You can ask Gemini to write a Python script, explain a complex algorithm, or run your code. NotebookLM will read your code files and explain them in plain English but cannot execute or debug. For software engineering, Gemini is the obvious choice.

39 – Best for Content Creators

What it is: Gemini excels at creative writing, ideation, and summarization of live web content. NotebookLM is overkill if you don't have a fixed source corpus.

A blogger researching a topic could use NotebookLM to digest 10 competitor articles (uploaded as PDFs) and then use Gemini to draft original content. For pure creative writing without source constraints, Gemini is faster and more flexible. NotebookLM shines when you need to extract and cite from specific materials.

40 – Best for Business Intelligence

What it is: NotebookLM is excellent for analyzing company internal documents (quarterly reports, board decks, customer feedback). Gemini with Workspace extensions can also query live data but lacks persistent source libraries.

A product manager can upload customer support transcripts, feature requests, and competitive analysis PDFs into one notebook, then ask "What are the top three customer pain points?" — receiving answers with citations. Gemini would require re-uploading files each session. For recurring analysis of static document sets, NotebookLM is more efficient.

CONCLUSION: Don't Choose — Use Both Strategically

Gemini AI and NotebookLM are not competitors; they are complementary tools for different stages of knowledge work. Use NotebookLM when you need to interrogate a fixed, trusted set of documents with full citation traceability. Use Gemini when you need general world knowledge, multimodal understanding, real-time web search, or creative generation.

In a typical research workflow, you might start with Gemini to explore a topic and build a reading list. Then upload those PDFs to NotebookLM to extract precise insights.
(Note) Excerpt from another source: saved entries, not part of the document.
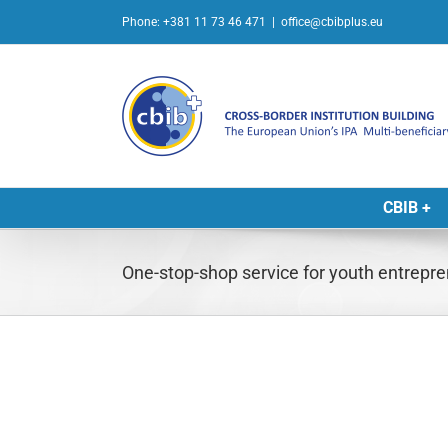
Skip
Phone: +381 11 73 46 471
|
office@cbibplus.eu
to
content
CBIB +
One-stop-shop service for youth entrepre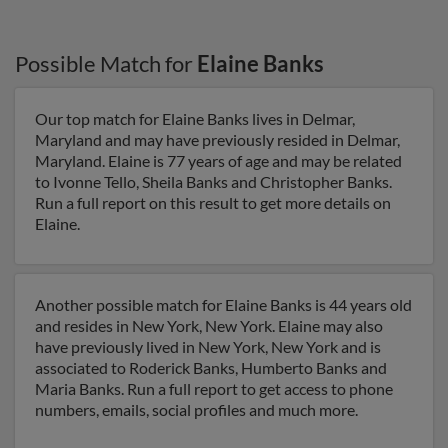
Possible Match for
Elaine Banks
Our top match for Elaine Banks lives in Delmar,
Maryland and may have previously resided in Delmar,
Maryland. Elaine is 77 years of age and may be related
to Ivonne Tello, Sheila Banks and Christopher Banks.
Run a full report on this result to get more details on
Elaine.
Another possible match for Elaine Banks is 44 years old
and resides in New York, New York. Elaine may also
have previously lived in New York, New York and is
associated to Roderick Banks, Humberto Banks and
Maria Banks. Run a full report to get access to phone
numbers, emails, social profiles and much more.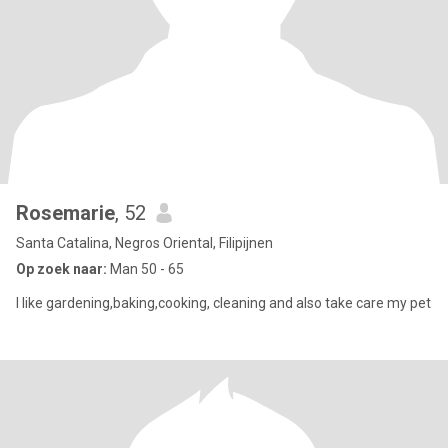
Rosemarie
, 52
Santa Catalina, Negros Oriental, Filipijnen
Op zoek naar:
Man 50 - 65
I like gardening,baking,cooking, cleaning and also take care my pet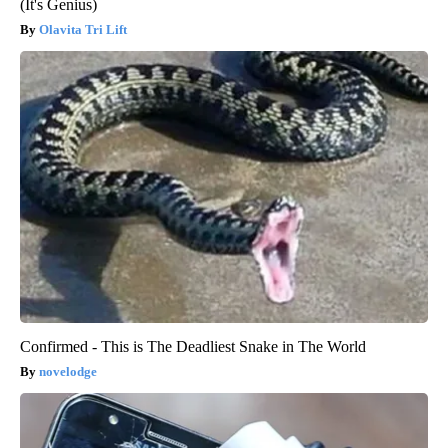
(It's Genius)
Olavita Tri Lift
Confirmed - This is The Deadliest Snake in The World
novelodge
Finally, use Gemini again to synthesize those insights into a report or presentation. Having both in your toolkit unlocks a new level of AI-augmented productivity.

Which one will you use today?

If you're studying for an exam, analyzing a contract, or writing a literature review — open NotebookLM. If you need to code, generate images, or have a casual conversation — open Gemini. And if you're unsure, try both on the same question and observe the difference. The best teacher is experience.